Kuraklık ve sele dayanıklı ürünler
Dünya Kaynakları Enstitüsü’nün araştırması da Avrupa ve ABD’de yaşayanların et tüketimini azaltması gerektiğini söylüyor. Ancak her iki çalışmanın kritik vurgusu, tarımsal üretim sırasında oluşan ve küresel ısınmaya neden olan sera gazı salınımı nedeniyle çevreye verilen zararın azaltılması yönünde. Sera gazı salınımının yüzde 30’u tarımsal üretimden kaynaklanıyor. Bu üretimin çoğu ise büyükbaş ve küçükbaş hayvanların beslenmesi amacıyla kullanılıyor.
Dünya nüfusunun 2050'de 10 milyara ulaşacağı öngörülüyor.

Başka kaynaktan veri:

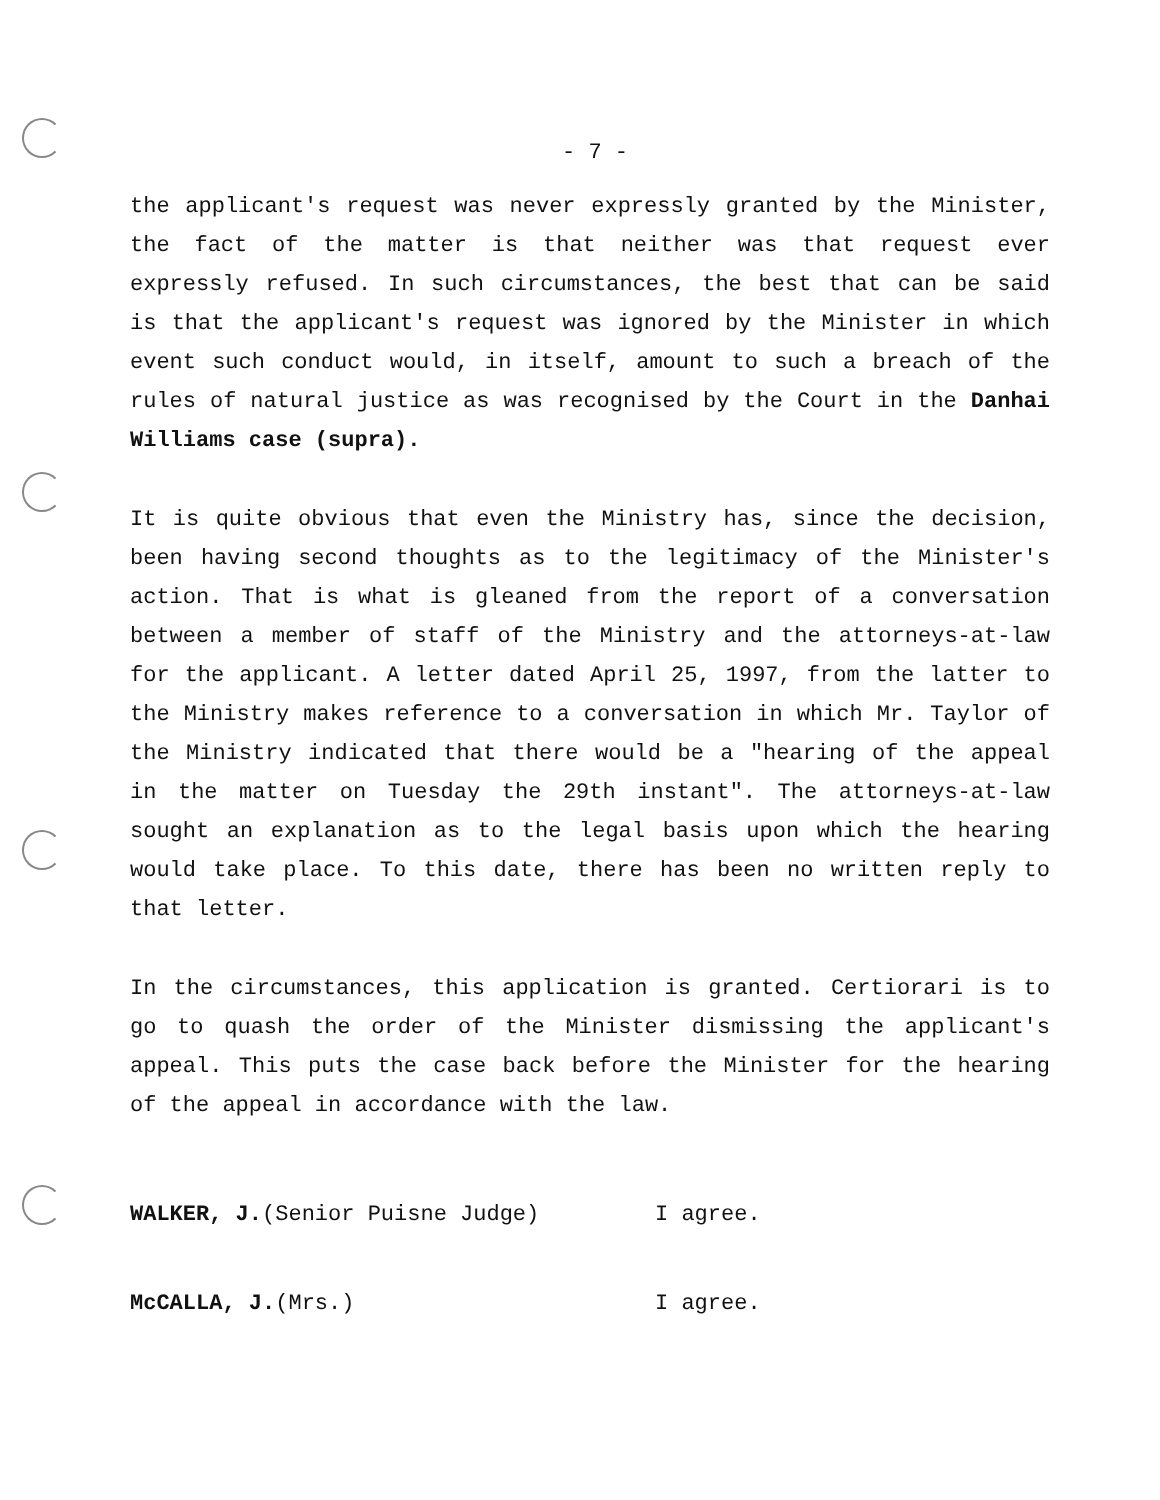- 7 -
the applicant's request was never expressly granted by the Minister, the fact of the matter is that neither was that request ever expressly refused. In such circumstances, the best that can be said is that the applicant's request was ignored by the Minister in which event such conduct would, in itself, amount to such a breach of the rules of natural justice as was recognised by the Court in the Danhai Williams case (supra).
It is quite obvious that even the Ministry has, since the decision, been having second thoughts as to the legitimacy of the Minister's action. That is what is gleaned from the report of a conversation between a member of staff of the Ministry and the attorneys-at-law for the applicant. A letter dated April 25, 1997, from the latter to the Ministry makes reference to a conversation in which Mr. Taylor of the Ministry indicated that there would be a "hearing of the appeal in the matter on Tuesday the 29th instant". The attorneys-at-law sought an explanation as to the legal basis upon which the hearing would take place. To this date, there has been no written reply to that letter.
In the circumstances, this application is granted. Certiorari is to go to quash the order of the Minister dismissing the applicant's appeal. This puts the case back before the Minister for the hearing of the appeal in accordance with the law.
WALKER, J.(Senior Puisne Judge) I agree.
McCALLA, J.(Mrs.) I agree.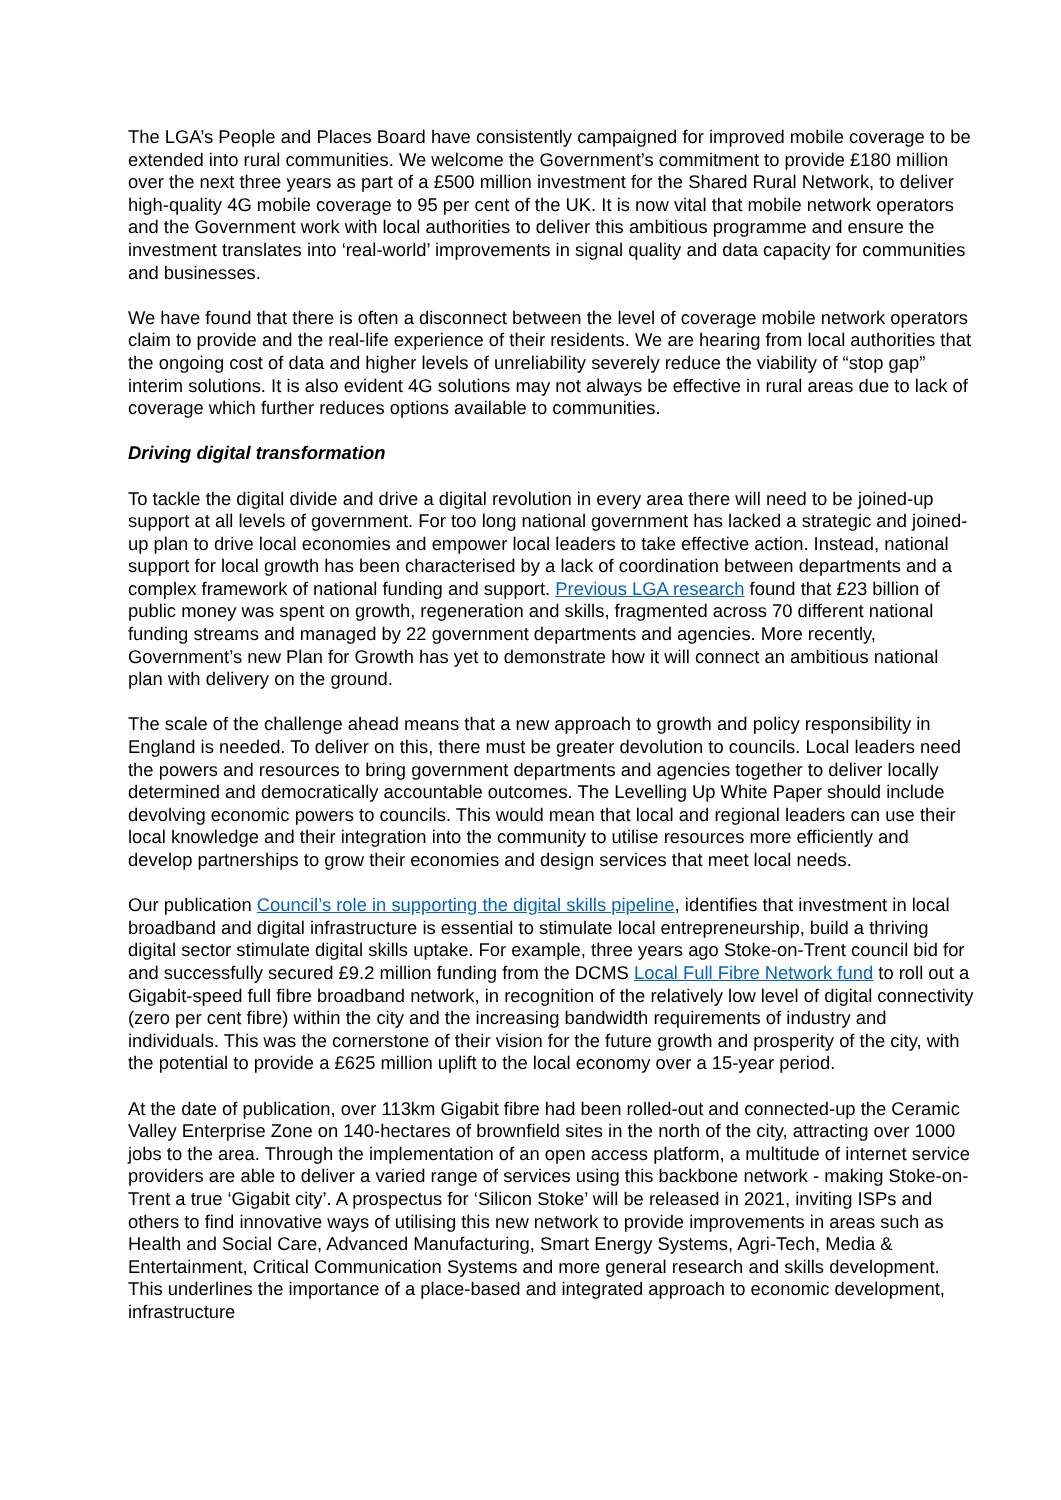The LGA’s People and Places Board have consistently campaigned for improved mobile coverage to be extended into rural communities. We welcome the Government’s commitment to provide £180 million over the next three years as part of a £500 million investment for the Shared Rural Network, to deliver high-quality 4G mobile coverage to 95 per cent of the UK. It is now vital that mobile network operators and the Government work with local authorities to deliver this ambitious programme and ensure the investment translates into ‘real-world’ improvements in signal quality and data capacity for communities and businesses.
We have found that there is often a disconnect between the level of coverage mobile network operators claim to provide and the real-life experience of their residents. We are hearing from local authorities that the ongoing cost of data and higher levels of unreliability severely reduce the viability of “stop gap” interim solutions. It is also evident 4G solutions may not always be effective in rural areas due to lack of coverage which further reduces options available to communities.
Driving digital transformation
To tackle the digital divide and drive a digital revolution in every area there will need to be joined-up support at all levels of government. For too long national government has lacked a strategic and joined-up plan to drive local economies and empower local leaders to take effective action. Instead, national support for local growth has been characterised by a lack of coordination between departments and a complex framework of national funding and support. Previous LGA research found that £23 billion of public money was spent on growth, regeneration and skills, fragmented across 70 different national funding streams and managed by 22 government departments and agencies. More recently, Government’s new Plan for Growth has yet to demonstrate how it will connect an ambitious national plan with delivery on the ground.
The scale of the challenge ahead means that a new approach to growth and policy responsibility in England is needed. To deliver on this, there must be greater devolution to councils. Local leaders need the powers and resources to bring government departments and agencies together to deliver locally determined and democratically accountable outcomes. The Levelling Up White Paper should include devolving economic powers to councils. This would mean that local and regional leaders can use their local knowledge and their integration into the community to utilise resources more efficiently and develop partnerships to grow their economies and design services that meet local needs.
Our publication Council’s role in supporting the digital skills pipeline, identifies that investment in local broadband and digital infrastructure is essential to stimulate local entrepreneurship, build a thriving digital sector stimulate digital skills uptake. For example, three years ago Stoke-on-Trent council bid for and successfully secured £9.2 million funding from the DCMS Local Full Fibre Network fund to roll out a Gigabit-speed full fibre broadband network, in recognition of the relatively low level of digital connectivity (zero per cent fibre) within the city and the increasing bandwidth requirements of industry and individuals. This was the cornerstone of their vision for the future growth and prosperity of the city, with the potential to provide a £625 million uplift to the local economy over a 15-year period.
At the date of publication, over 113km Gigabit fibre had been rolled-out and connected-up the Ceramic Valley Enterprise Zone on 140-hectares of brownfield sites in the north of the city, attracting over 1000 jobs to the area. Through the implementation of an open access platform, a multitude of internet service providers are able to deliver a varied range of services using this backbone network - making Stoke-on-Trent a true ‘Gigabit city’. A prospectus for ‘Silicon Stoke’ will be released in 2021, inviting ISPs and others to find innovative ways of utilising this new network to provide improvements in areas such as Health and Social Care, Advanced Manufacturing, Smart Energy Systems, Agri-Tech, Media & Entertainment, Critical Communication Systems and more general research and skills development. This underlines the importance of a place-based and integrated approach to economic development, infrastructure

Bu da yeme alışkanlğında daha fazla hayvansal gıdaya ihtiyaç duyulacağı anlamına geliyor. Bilim insanlarına göre, et tüketiminin azaltılması ve daha besleyici üretim metotlarının değiştirilmesi gerekiyor. Küresel ısınmaya bağlı olarak su varlığının azalması, tarım için büyük tehdit oluşturuyor.
Gıda üretimi, dünyada su tüketiminin en fazla olduğu sektör. Bazı çalışmalar gelecekte üretimin düşeceğini bazıları ise artacağını öngörüyor. Ancak tarımsal üretimde bir düşüş yaşanması durumunda 2050’de 500 bin kişinin buna bağlı olarak öleceği tahmin ediliyor. Bu konudaki çözüm önerisi ise kuraklık, su baskını gibi ekstrem hava olaylarına dayanıklı tarım ürünlerin geliştirilmesi.